Bernardino Rafael afirmou que os líderes dos atacantes “saíram da República Democrática do Congo, onde se encontravam em algumas mesquitas e em regiões ricas em diamantes”.

“Esses líderes sempre viveram da exploração de recursos naturais e tentaram penetrar em Moçambique, onde recrutaram os nossos irmãos para serem treinados na República Democrática do Congo”, realçou o Comandante-Geral da Polícia.

Rafael afirmou ainda que alguns encontram-se detidos naquele país e que o Governo está a encetar diligências para a sua extradição para Moçambique.

Ele referiu, no entanto, que o Executivo não está a conseguir trazê-los de volta para Moçambique “para que nos possam informar quem é que os recrutou”.

Os ataques a alguns distritos da província nortenha de Cabo Delgado constituem uma das principais preocupações colocadas por cidadãos em encontros recentes do Chefe de Estado moçambicano, Filipe Nyusi, no contexto da sua presidência aberta pelas regiões norte e centro de Moçambique.

Ajuda das Forças Armadas

Um camponês de Mueda quis saber, por exemplo, o que é que está a ser feito para evitar que as eleições de 15 de Outubro sejam perturbadas pelas acções dos insurgentes.

Entretanto, a petrolífera italiana ENI, que lidera um consórcio no projecto de gás natural em Cabo Delgado, quer contratar serviços das Forças Armadas para a protecção da empresa e das suas instalações no território nacional.
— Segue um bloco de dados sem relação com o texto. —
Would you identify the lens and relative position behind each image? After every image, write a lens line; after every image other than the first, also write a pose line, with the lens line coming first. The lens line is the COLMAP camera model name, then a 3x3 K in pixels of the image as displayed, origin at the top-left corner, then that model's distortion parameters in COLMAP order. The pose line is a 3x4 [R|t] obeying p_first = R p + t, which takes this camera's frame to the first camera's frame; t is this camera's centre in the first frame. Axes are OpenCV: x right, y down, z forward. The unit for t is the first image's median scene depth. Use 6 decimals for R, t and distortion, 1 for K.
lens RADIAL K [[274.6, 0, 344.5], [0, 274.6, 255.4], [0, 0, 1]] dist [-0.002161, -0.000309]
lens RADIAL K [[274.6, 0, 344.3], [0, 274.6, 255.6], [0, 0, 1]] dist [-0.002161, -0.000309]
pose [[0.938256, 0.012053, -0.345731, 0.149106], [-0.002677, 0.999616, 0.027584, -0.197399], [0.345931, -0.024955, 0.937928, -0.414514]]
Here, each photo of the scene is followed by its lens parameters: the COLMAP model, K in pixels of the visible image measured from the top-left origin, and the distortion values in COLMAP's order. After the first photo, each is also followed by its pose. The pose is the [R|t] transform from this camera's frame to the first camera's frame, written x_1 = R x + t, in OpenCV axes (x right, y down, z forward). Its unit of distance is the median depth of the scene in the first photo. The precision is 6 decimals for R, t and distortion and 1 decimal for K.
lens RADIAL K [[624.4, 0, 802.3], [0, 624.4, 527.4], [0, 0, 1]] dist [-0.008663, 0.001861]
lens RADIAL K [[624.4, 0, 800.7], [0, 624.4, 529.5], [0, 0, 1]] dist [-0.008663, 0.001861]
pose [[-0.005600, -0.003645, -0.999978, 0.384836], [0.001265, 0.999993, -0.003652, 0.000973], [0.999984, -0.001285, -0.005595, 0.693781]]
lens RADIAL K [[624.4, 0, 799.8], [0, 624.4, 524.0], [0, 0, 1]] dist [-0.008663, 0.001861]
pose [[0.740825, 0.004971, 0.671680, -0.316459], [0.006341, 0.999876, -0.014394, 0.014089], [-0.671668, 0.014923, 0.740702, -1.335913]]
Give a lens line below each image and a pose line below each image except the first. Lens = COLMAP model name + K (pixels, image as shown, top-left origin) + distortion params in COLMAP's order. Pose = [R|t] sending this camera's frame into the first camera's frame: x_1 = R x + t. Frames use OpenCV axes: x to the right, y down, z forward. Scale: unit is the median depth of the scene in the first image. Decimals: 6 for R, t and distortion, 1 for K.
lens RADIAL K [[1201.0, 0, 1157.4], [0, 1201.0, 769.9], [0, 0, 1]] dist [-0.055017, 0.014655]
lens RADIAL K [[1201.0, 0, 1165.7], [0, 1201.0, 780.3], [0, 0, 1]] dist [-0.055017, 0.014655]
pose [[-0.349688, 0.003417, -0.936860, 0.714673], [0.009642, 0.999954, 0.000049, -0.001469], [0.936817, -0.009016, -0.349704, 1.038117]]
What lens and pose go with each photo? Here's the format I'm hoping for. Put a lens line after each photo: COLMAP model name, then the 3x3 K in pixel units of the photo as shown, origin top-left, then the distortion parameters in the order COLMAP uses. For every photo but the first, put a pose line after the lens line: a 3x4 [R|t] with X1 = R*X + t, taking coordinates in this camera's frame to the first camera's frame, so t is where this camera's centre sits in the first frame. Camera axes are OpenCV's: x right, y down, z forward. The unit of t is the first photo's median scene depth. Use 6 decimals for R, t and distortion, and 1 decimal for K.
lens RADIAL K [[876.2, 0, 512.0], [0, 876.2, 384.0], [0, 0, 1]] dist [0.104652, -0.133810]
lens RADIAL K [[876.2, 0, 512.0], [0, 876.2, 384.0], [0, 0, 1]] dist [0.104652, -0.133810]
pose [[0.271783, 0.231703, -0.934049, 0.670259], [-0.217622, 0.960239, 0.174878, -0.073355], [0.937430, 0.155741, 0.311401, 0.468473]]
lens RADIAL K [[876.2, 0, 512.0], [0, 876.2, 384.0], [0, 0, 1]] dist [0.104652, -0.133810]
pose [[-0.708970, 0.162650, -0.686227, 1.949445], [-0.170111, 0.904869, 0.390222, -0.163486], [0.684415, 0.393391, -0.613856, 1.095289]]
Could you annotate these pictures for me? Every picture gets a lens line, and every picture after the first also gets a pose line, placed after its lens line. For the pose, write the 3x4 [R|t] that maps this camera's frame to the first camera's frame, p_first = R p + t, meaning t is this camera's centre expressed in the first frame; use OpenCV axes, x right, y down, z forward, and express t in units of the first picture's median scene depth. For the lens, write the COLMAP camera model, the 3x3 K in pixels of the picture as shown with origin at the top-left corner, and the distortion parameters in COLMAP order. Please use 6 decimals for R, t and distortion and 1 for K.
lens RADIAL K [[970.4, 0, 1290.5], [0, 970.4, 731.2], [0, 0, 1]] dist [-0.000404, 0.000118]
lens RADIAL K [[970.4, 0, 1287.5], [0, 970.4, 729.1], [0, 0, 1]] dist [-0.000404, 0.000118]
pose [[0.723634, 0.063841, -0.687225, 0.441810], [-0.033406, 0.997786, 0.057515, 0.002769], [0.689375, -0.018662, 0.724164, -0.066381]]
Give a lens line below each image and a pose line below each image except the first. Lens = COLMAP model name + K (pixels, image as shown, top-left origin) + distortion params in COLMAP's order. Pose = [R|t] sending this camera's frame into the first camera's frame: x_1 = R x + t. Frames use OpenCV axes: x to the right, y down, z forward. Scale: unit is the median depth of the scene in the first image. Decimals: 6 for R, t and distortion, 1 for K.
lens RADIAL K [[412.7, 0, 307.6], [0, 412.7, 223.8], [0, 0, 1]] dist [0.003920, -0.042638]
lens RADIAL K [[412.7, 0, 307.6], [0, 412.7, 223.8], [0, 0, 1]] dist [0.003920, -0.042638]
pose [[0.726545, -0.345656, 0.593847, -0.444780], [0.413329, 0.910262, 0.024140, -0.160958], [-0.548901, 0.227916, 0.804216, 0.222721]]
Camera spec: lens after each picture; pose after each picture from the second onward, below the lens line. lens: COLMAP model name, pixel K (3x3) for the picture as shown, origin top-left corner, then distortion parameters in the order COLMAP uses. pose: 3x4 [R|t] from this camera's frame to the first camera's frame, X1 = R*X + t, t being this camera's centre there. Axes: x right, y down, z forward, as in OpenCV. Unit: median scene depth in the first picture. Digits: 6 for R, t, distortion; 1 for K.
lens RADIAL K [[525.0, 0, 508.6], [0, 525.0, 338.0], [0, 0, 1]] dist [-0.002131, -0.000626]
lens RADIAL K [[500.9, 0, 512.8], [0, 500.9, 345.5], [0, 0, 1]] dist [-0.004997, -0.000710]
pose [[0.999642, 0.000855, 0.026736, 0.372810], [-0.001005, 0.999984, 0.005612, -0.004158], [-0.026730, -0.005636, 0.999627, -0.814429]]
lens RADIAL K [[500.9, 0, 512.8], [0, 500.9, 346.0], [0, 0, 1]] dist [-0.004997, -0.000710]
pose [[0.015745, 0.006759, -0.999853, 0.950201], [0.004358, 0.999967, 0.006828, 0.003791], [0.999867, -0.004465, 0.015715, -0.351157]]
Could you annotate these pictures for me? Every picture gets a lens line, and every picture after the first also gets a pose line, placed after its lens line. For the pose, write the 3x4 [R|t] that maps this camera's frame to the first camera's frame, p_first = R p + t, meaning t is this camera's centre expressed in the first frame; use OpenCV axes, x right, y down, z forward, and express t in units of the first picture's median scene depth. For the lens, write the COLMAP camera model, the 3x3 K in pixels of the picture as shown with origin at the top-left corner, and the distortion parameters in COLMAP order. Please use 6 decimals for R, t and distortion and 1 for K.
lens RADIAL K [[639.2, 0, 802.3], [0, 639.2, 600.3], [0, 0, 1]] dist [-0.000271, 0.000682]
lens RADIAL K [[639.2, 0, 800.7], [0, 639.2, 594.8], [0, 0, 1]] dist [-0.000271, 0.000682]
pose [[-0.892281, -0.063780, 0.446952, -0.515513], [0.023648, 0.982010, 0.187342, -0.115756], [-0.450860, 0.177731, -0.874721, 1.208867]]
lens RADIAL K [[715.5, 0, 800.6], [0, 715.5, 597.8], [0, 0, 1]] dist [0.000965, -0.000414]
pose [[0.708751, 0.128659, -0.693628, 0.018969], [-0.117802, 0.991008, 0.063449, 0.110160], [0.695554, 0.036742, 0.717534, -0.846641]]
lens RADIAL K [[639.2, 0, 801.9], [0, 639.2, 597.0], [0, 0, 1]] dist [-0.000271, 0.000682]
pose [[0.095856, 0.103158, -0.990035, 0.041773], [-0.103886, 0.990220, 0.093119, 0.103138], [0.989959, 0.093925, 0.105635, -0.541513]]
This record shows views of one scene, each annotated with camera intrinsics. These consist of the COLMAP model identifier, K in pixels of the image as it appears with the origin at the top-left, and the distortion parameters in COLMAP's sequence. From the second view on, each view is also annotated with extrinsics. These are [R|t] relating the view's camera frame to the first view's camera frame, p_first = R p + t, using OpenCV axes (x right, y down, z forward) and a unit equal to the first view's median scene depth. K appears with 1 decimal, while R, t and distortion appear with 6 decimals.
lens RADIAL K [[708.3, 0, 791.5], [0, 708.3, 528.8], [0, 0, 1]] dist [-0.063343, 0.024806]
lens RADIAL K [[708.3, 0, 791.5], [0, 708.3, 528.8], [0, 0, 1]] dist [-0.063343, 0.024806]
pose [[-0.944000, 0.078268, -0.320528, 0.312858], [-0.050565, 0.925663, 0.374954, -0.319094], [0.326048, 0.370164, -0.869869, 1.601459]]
Um comunicado da empresa refere que os serviços de segurança devem incluir, mas não se limitarem a equipas armadas de segurança pessoal e forças armadas locais, sublinhando que o serviço deverá garantir protecção às instalações em terra e no mar.

Alguns distritos próximos das áreas de infraestruturas das multinacionais envolvidas nos projectos de gás natural em Cabo Delgado têm sido alvo de ataques armados por parte dos insurgentes.

O comunicado refere ainda que “os serviços serão indicativamente necessários a partir do início de 2020, por um período de três anos, com a possibilidade de extensão por um período de um ano”.